The FDA on Wednesday published a final rule concerning how information about using medicines during pregnancy and breastfeeding is included on labels for prescription drugs and biological products. Sandra Kweder, deputy director of the Office of New Drugs in the agency's Center for Drug Evaluation and Research, said "the new labelling rule provides for explanations, based on available information, about the potential benefits and risks for the mother, the foetus and the breastfeeding child."
Kweder noted that the current product letter categories used to classify the risks of using prescription drugs during pregnancy "was overly simplistic and was misinterpreted as a grading system, which gave an over-simplified view of the product risk." The FDA said that the new labelling requirements, which will consist of detailed subsections that describe risks within a "real-world context", will provide a more consistent way to include relevant information about the risks and benefits of medicines used during pregnancy and breastfeeding.

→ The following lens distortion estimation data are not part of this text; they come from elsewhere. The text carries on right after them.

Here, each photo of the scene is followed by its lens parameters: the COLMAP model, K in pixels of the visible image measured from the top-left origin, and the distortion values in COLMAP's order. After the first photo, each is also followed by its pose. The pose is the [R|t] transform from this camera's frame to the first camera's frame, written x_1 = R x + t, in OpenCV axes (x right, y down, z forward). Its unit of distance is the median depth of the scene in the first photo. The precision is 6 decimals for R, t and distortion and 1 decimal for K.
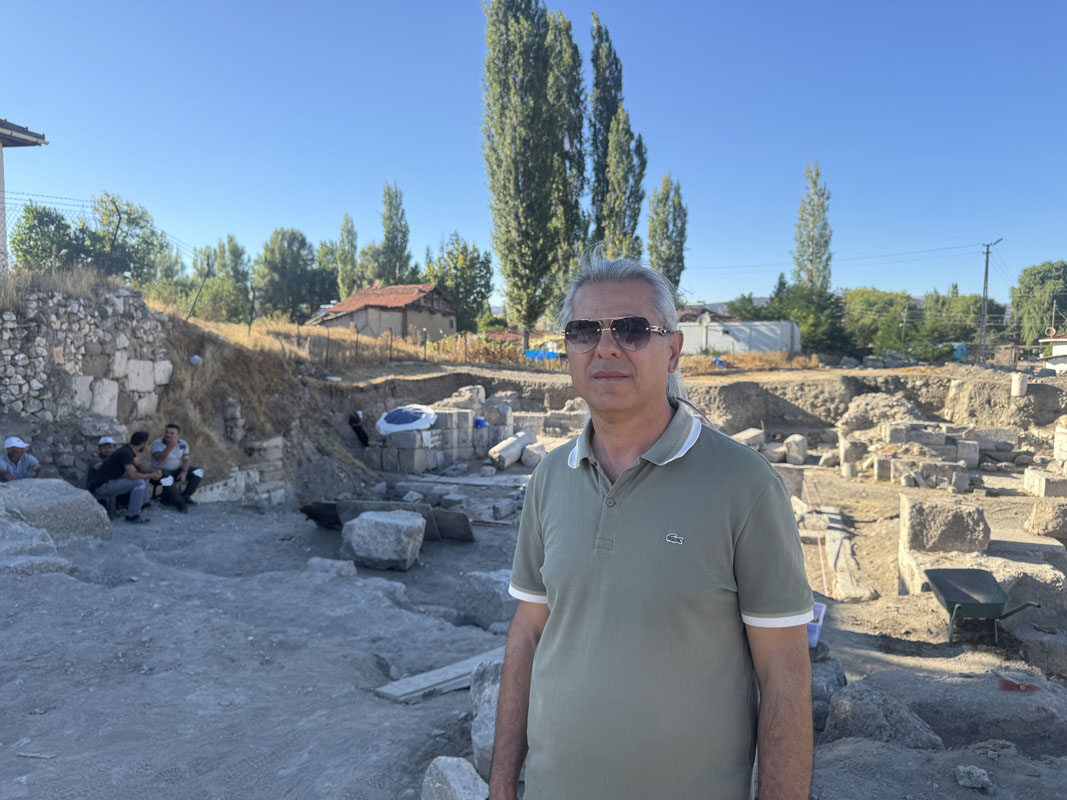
lens RADIAL K [[748.0, 0, 526.6], [0, 748.0, 410.4], [0, 0, 1]] dist [0.046490, -0.054580]
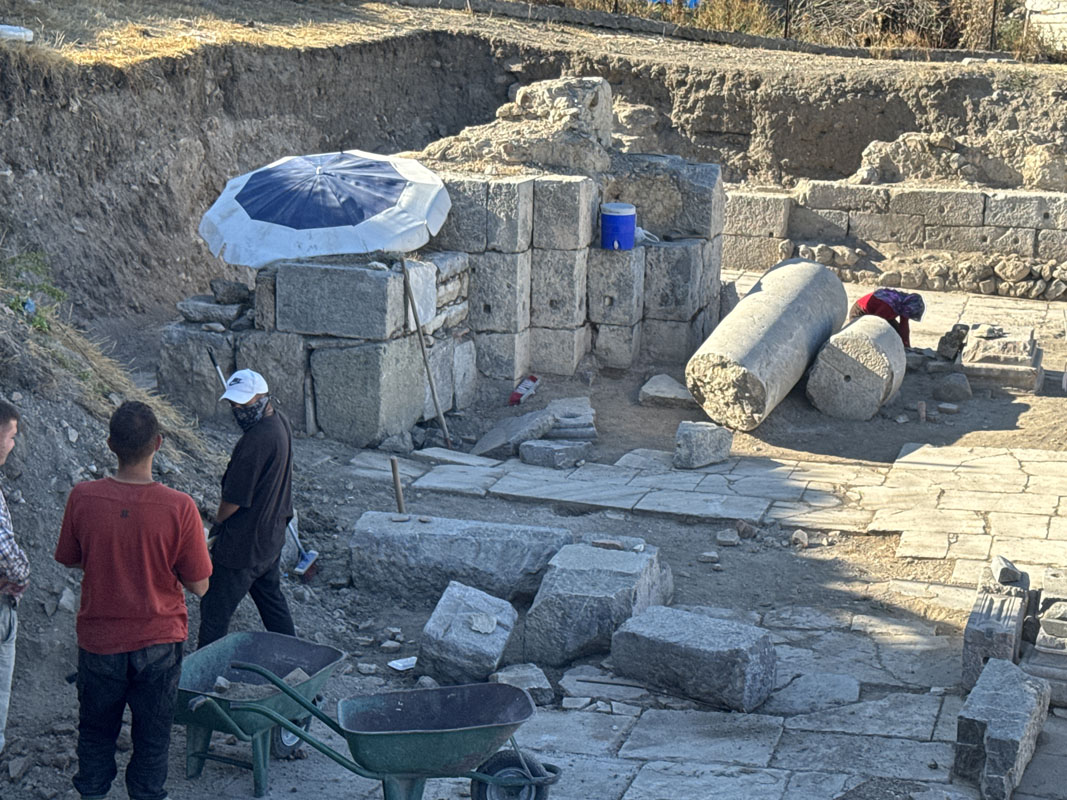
lens RADIAL K [[1903.7, 0, 534.2], [0, 1903.7, 400.1], [0, 0, 1]] dist [0.115177, 0.000000]
pose [[0.998629, 0.018362, 0.049022, -0.093781], [-0.024391, 0.991810, 0.125375, -0.004286], [-0.046318, -0.126399, 0.990898, 0.290497]]
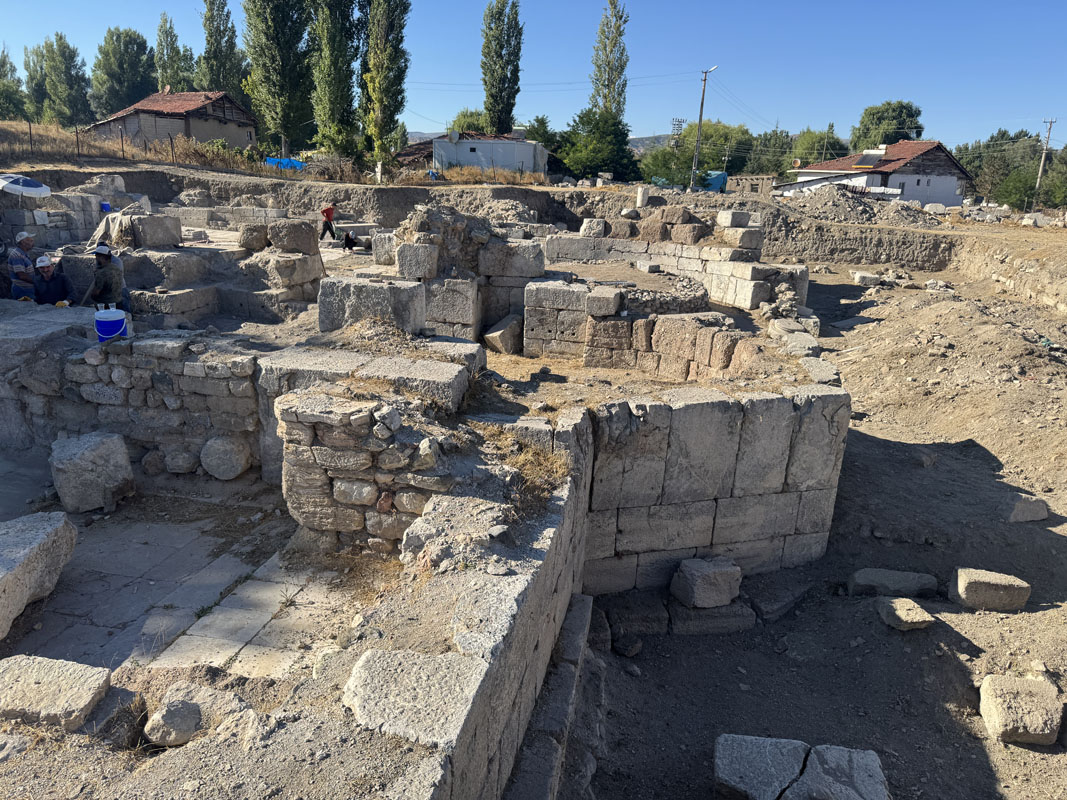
lens RADIAL K [[748.0, 0, 522.7], [0, 748.0, 402.6], [0, 0, 1]] dist [0.046490, -0.054580]
pose [[0.995542, 0.006369, 0.094101, 0.352906], [-0.025041, 0.979758, 0.198613, 0.049192], [-0.090931, -0.200084, 0.975550, -0.163051]]
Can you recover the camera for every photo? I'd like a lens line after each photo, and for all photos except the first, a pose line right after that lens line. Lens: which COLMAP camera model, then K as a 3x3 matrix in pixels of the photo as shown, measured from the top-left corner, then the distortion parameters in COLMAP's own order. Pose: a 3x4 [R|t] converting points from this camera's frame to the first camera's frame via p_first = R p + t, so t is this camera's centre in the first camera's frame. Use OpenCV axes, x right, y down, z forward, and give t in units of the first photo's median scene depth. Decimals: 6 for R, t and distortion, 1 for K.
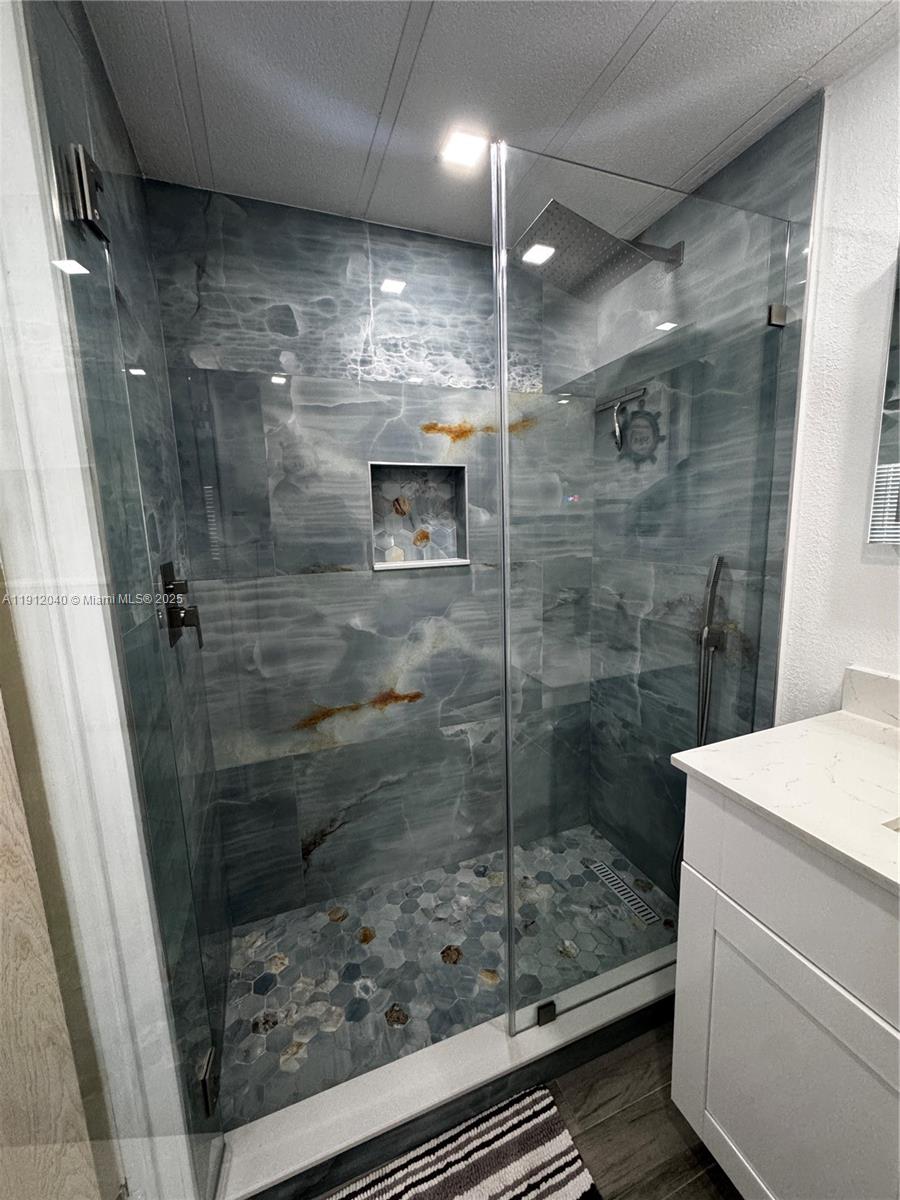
lens RADIAL K [[478.4, 0, 451.7], [0, 478.4, 597.1], [0, 0, 1]] dist [-0.002063, -0.000259]
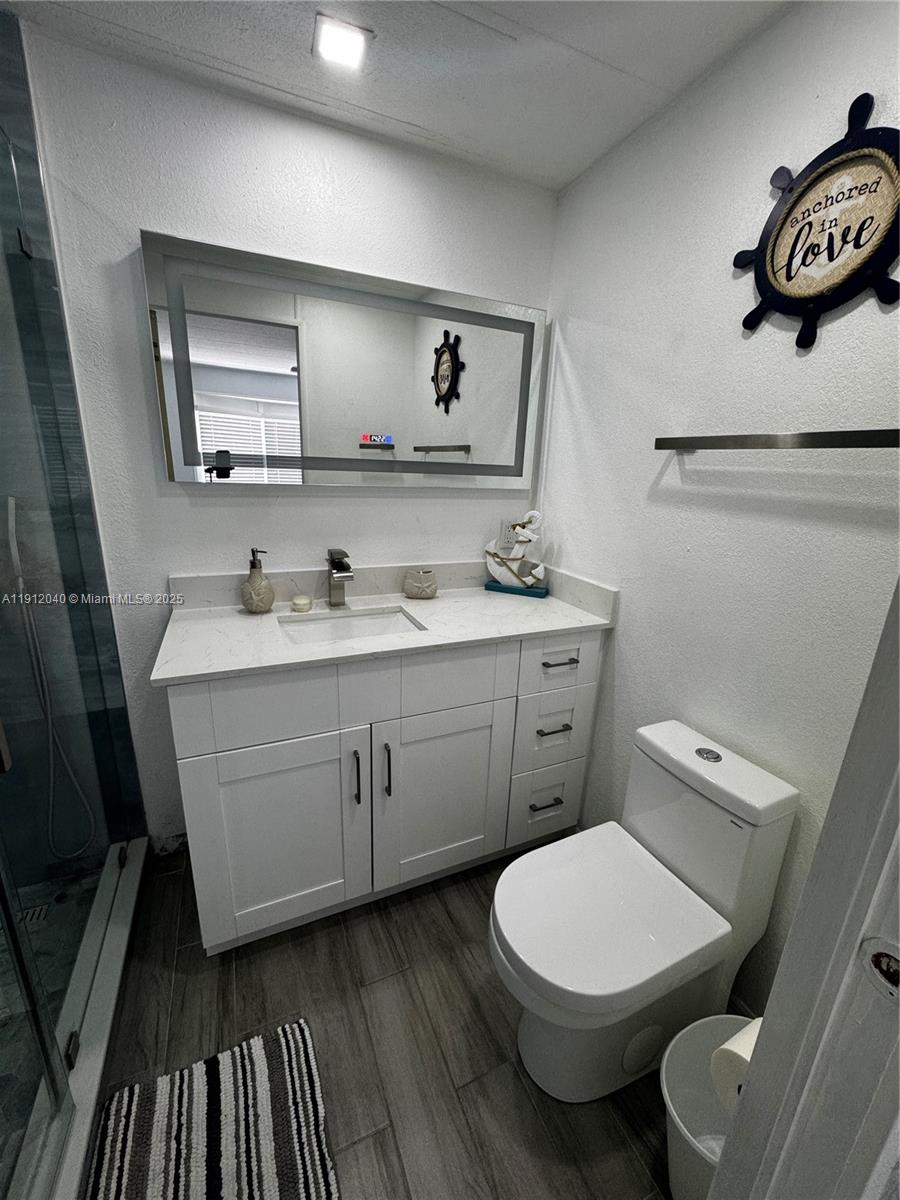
lens RADIAL K [[478.4, 0, 451.7], [0, 478.4, 597.1], [0, 0, 1]] dist [-0.002063, -0.000259]
pose [[-0.050689, -0.243970, 0.968457, -0.491226], [0.121920, 0.960939, 0.248457, -0.032652], [-0.991245, 0.130669, -0.018965, 0.257240]]
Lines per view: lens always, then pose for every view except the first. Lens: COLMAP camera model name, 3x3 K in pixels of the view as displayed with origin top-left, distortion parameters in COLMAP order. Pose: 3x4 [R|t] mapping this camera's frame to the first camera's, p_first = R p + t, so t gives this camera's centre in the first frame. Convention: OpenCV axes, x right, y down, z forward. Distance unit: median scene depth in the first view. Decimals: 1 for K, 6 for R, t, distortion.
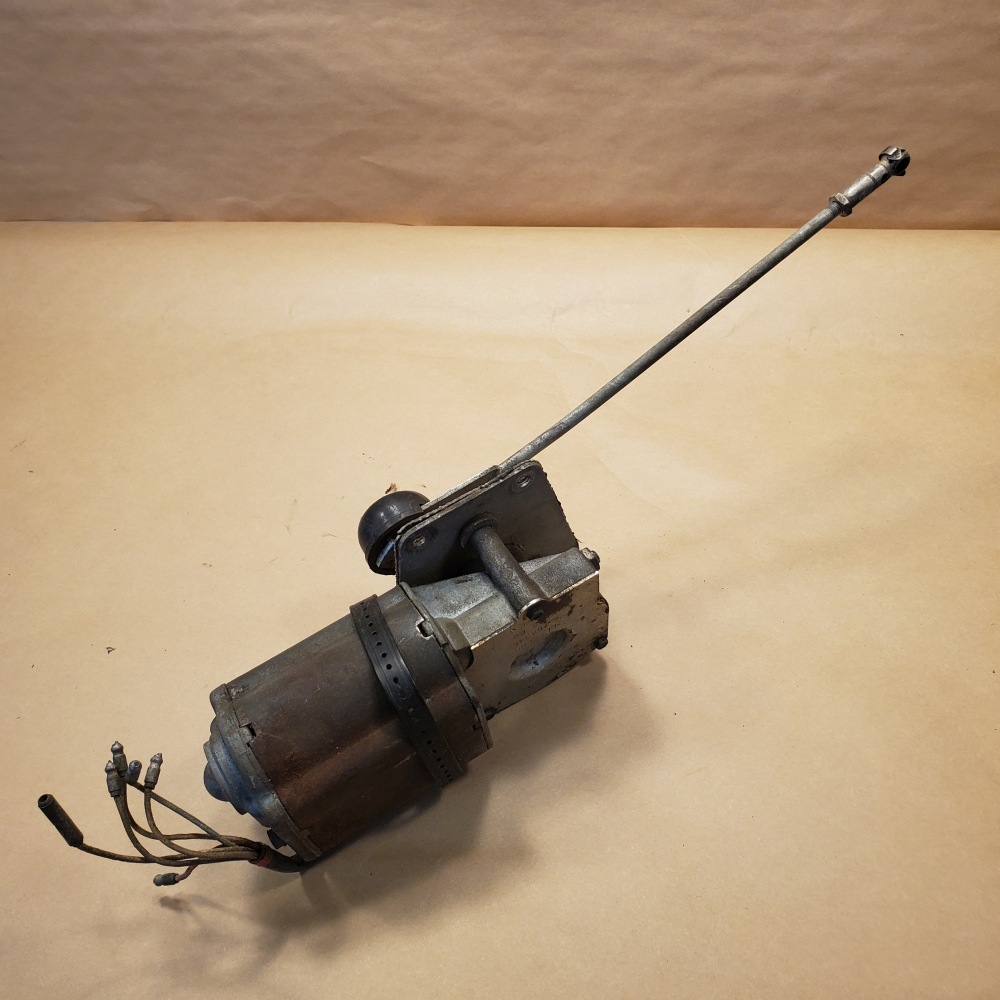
lens RADIAL K [[1045.4, 0, 520.3], [0, 1045.4, 410.6], [0, 0, 1]] dist [0.059365, -0.278481]
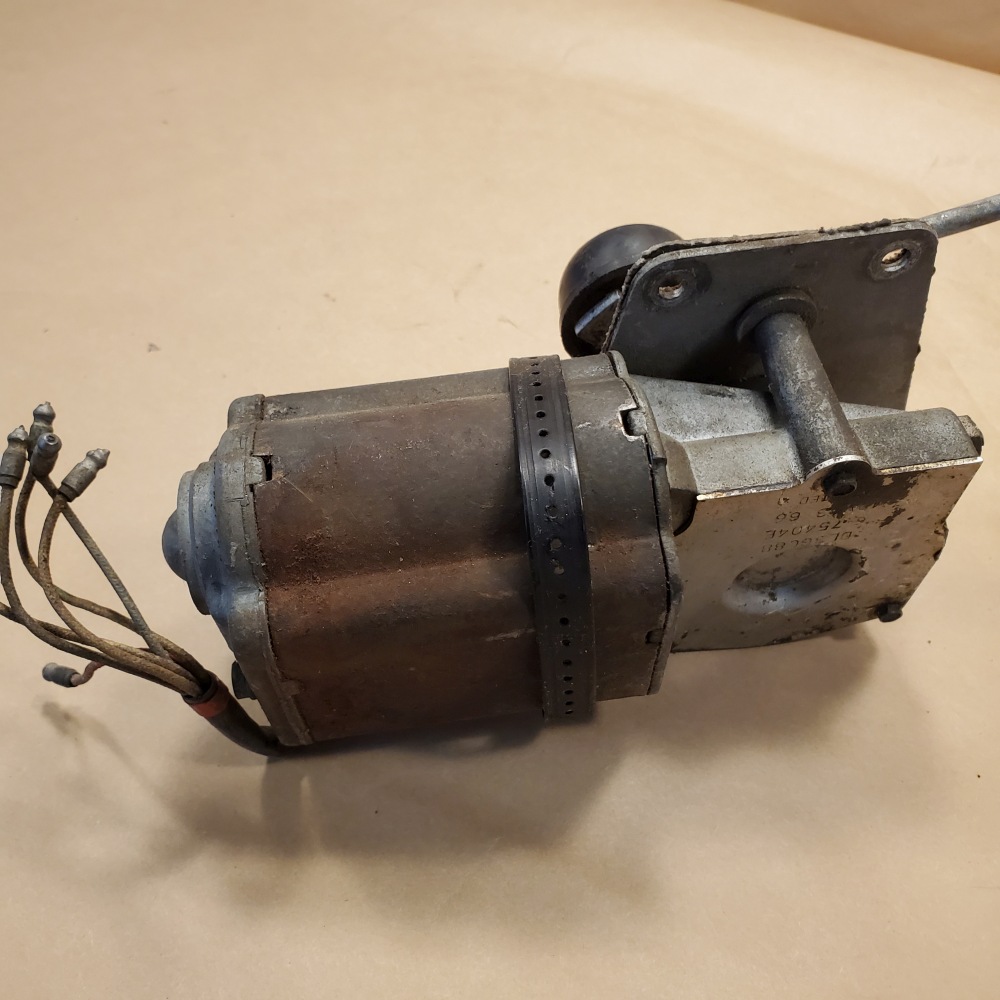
lens RADIAL K [[1015.1, 0, 496.6], [0, 1015.1, 468.3], [0, 0, 1]] dist [0.194027, -0.823084]
pose [[0.913824, 0.363722, -0.180644, -0.050230], [-0.356798, 0.931507, 0.070635, 0.206771], [0.193963, -0.000095, 0.981009, 0.464974]]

According to the regulator, the new system requires the use of three subsections, namely Pregnancy, Lactation and Females and Males of Reproductive Potential, which will provide information on the risks of drugs or biologics. For each section, drugmakers will be required to summarise the risks of using a drug or biologic during pregnancy and breastfeeding, discuss the data supporting the summary and provide relevant information to assist healthcare providers make prescribing and counselling decisions.
However, the FDA cautioned that revising the labelling system "is a large undertaking that will take several years," adding that it will cost as much as $78.2 million to comply with the new rule. Kweder indicated that newly approved drugs will have to comply with the rule by June 30, while currently available therapies will be phased in over the next three to five years.
Meanwhile, the FDA also on Wednesday issued draft guidance to help drugmakers comply with the new labelling and format requirements. The agency stated that the draft guidance "provides a detailed description of how the labelling is to be formatted subsection-by-subsection, noting the type of information that should be included under each heading."